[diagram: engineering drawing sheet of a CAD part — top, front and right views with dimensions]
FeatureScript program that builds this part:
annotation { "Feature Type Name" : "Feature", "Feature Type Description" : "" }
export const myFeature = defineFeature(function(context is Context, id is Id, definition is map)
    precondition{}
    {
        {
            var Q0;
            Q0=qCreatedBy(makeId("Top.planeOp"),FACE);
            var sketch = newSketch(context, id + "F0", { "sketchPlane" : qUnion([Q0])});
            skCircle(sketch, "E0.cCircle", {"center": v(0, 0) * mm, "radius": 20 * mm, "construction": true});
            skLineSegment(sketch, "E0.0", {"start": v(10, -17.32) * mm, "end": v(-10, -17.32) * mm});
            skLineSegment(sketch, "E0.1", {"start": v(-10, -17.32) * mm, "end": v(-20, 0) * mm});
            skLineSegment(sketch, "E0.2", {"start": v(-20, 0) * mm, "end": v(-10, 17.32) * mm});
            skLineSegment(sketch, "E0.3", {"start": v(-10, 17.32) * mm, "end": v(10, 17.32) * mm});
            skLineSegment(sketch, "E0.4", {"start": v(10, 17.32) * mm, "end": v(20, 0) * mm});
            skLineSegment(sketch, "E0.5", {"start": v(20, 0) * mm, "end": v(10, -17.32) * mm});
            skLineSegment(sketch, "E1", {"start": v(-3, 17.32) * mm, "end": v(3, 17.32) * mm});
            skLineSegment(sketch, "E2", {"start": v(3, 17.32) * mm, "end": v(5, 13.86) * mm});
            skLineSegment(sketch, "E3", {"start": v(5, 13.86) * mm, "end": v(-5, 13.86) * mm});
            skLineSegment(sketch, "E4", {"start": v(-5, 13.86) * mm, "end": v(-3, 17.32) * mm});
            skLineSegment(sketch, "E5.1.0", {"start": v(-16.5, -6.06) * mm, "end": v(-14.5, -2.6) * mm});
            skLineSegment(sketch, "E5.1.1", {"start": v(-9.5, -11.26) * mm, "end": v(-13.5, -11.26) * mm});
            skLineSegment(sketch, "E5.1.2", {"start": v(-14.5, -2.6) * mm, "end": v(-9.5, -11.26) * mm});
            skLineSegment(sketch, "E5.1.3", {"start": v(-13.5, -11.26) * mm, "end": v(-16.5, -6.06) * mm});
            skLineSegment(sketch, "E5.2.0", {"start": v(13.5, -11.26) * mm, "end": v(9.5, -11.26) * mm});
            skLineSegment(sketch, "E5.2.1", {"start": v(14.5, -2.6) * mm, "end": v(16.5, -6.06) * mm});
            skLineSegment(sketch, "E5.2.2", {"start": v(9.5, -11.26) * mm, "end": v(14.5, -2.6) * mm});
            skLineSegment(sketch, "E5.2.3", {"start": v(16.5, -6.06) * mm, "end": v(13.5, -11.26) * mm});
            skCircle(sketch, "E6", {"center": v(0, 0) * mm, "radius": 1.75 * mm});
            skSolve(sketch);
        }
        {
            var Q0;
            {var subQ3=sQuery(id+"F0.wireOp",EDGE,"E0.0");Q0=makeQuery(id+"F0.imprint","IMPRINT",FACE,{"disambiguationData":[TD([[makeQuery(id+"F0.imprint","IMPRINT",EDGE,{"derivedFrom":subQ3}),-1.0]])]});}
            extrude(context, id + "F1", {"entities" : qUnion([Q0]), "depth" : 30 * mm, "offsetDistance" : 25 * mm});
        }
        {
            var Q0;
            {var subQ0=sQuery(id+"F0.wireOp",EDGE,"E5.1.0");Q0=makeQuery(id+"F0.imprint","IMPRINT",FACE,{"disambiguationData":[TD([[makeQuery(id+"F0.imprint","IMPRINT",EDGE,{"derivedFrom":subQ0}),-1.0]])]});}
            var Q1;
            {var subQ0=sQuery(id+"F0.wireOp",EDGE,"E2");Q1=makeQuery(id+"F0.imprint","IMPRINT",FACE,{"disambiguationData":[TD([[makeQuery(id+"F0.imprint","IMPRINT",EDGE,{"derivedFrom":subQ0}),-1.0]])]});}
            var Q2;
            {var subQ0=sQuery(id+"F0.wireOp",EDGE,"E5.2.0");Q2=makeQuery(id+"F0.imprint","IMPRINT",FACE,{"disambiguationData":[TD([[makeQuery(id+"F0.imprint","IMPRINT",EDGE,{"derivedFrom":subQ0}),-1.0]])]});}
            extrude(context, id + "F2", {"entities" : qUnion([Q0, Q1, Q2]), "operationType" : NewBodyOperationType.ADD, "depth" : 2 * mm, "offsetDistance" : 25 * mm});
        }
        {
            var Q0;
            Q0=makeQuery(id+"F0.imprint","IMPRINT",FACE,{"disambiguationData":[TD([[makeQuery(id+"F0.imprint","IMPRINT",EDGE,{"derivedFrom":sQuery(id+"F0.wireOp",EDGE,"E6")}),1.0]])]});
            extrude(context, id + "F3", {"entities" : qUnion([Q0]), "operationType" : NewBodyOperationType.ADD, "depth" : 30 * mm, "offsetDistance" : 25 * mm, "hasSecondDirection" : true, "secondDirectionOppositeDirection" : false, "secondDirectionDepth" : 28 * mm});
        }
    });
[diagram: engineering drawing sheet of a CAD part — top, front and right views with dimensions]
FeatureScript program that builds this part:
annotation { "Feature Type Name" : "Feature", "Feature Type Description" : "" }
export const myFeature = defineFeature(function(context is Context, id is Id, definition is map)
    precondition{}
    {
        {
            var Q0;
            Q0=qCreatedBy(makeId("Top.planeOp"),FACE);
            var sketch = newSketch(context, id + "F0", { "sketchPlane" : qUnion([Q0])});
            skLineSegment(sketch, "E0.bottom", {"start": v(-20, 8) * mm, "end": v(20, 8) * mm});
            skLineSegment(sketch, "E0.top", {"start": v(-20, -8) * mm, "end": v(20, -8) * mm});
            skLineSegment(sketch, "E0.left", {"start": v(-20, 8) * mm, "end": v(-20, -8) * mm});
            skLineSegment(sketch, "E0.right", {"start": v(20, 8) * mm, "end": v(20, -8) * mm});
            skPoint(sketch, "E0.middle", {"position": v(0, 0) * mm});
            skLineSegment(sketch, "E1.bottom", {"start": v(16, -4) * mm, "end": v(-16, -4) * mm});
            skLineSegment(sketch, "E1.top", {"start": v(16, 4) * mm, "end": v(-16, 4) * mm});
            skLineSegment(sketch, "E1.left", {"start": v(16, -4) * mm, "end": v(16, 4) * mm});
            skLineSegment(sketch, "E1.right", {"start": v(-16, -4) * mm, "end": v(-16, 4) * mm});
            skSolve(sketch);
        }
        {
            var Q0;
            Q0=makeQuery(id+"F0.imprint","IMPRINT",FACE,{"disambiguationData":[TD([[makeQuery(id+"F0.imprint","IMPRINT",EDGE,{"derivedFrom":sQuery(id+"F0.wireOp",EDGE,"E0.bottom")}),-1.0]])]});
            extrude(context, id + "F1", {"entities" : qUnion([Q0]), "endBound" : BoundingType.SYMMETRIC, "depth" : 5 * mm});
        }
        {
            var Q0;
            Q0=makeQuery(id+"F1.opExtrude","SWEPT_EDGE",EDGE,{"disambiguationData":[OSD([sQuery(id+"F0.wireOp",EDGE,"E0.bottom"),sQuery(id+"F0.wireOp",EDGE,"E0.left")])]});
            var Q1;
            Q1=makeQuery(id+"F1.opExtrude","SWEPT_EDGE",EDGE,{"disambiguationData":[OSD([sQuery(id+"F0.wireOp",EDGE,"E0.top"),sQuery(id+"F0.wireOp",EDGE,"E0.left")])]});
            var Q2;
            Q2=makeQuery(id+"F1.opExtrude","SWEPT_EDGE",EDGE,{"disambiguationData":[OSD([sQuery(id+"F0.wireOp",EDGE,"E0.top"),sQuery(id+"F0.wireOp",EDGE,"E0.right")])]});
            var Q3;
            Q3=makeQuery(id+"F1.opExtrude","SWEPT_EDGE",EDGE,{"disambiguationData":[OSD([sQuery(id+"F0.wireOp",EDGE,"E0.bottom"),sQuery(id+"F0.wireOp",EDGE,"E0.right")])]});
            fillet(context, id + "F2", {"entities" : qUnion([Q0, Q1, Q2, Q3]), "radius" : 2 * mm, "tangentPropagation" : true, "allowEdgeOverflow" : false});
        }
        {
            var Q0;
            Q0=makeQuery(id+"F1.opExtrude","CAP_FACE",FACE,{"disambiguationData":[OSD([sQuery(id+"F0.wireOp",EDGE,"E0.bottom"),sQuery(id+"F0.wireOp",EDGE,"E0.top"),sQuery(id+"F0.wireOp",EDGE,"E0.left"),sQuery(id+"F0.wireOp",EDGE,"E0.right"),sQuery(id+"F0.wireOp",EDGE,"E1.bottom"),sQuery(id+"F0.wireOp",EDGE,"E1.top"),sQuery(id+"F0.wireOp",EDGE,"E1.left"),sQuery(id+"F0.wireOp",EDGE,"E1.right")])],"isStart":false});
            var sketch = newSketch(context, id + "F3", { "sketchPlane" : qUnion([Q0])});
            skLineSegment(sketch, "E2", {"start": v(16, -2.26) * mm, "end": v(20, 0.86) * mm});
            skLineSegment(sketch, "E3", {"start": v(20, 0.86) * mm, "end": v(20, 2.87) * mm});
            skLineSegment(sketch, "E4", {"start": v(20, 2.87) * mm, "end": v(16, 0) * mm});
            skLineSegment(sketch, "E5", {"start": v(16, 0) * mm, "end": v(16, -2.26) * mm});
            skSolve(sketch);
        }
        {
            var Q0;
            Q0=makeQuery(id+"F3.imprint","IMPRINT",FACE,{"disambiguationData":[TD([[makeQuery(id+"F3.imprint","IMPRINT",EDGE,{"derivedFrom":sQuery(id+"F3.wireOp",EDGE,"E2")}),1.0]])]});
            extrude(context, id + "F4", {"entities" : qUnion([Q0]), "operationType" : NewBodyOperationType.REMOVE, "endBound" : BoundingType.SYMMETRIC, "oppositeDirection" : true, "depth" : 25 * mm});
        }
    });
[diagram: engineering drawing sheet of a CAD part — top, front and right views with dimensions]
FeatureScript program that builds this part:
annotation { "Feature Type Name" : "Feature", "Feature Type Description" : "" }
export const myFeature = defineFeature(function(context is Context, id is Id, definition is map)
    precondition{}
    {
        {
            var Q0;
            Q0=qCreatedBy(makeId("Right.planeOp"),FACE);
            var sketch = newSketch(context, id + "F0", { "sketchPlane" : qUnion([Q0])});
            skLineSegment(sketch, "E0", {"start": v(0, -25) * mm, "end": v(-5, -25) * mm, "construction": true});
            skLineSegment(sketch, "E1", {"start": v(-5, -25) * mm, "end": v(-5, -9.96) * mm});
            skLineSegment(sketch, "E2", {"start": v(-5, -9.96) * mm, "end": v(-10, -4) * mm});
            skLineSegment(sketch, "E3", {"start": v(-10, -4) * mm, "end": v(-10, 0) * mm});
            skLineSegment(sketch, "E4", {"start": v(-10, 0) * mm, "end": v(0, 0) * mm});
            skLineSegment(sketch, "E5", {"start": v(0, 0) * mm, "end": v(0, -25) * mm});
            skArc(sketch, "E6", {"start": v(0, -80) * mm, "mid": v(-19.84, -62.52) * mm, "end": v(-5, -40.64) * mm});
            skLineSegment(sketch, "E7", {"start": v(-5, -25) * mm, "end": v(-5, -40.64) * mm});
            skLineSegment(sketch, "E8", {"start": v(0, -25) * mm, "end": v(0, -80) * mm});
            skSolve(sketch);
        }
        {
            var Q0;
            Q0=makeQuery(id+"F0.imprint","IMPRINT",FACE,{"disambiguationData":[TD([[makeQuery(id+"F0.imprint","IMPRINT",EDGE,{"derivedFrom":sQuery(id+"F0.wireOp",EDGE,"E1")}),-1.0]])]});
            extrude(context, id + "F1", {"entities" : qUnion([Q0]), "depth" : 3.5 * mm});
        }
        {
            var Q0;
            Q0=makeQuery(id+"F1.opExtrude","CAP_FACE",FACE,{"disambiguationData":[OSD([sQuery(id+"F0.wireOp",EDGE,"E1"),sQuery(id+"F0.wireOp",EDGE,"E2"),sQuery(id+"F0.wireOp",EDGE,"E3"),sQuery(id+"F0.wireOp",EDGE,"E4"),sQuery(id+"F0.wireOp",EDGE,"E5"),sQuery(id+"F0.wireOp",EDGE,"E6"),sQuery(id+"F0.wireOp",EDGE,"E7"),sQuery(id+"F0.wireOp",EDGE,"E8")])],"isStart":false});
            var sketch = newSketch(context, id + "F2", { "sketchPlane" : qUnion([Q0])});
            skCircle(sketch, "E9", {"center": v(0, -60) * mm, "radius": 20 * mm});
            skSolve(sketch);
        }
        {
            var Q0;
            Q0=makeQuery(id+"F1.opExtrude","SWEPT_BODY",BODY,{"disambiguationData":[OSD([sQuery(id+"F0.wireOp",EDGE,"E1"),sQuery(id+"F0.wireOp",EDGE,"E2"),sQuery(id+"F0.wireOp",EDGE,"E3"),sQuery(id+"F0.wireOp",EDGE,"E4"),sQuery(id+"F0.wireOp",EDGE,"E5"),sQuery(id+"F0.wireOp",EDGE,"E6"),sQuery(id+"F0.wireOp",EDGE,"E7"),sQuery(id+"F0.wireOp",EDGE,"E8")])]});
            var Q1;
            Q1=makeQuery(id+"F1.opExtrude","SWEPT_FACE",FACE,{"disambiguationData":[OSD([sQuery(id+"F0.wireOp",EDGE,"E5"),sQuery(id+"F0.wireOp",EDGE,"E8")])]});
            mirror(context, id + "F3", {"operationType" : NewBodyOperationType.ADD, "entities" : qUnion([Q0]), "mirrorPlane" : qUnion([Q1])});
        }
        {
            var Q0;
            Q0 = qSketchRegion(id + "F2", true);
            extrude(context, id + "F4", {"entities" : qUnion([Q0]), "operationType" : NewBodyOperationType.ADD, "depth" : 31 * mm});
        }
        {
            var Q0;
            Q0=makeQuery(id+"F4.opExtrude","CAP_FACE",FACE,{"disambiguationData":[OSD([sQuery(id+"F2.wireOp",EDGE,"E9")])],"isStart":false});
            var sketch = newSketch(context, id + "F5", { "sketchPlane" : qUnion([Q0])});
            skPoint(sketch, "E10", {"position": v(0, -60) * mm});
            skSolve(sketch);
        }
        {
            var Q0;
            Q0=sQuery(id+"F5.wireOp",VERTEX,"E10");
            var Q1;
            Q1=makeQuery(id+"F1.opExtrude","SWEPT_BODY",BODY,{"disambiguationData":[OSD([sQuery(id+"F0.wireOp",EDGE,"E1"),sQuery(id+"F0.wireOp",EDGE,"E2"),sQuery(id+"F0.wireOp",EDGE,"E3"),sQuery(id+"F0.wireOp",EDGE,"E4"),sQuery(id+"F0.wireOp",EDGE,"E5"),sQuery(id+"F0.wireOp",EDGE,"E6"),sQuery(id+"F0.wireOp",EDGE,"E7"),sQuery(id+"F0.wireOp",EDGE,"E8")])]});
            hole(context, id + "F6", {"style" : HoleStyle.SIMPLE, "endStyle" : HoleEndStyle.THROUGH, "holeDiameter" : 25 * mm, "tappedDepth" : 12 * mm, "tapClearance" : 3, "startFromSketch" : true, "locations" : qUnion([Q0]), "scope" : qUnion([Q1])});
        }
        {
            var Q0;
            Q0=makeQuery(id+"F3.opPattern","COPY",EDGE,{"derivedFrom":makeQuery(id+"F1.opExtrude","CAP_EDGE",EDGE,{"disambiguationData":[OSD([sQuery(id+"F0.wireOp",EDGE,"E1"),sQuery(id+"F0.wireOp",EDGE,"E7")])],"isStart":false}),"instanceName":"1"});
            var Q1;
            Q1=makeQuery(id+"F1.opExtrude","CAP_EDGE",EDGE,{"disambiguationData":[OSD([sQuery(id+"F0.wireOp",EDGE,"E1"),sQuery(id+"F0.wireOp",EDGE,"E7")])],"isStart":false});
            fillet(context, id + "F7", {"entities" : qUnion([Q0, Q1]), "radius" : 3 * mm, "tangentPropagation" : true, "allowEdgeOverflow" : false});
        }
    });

+---+

» **GIVEN PROBLEM**:
Count the lines of the records that contain the string "construction", and reply with that number alone.

» **WRITTEN SOLUTION**:
2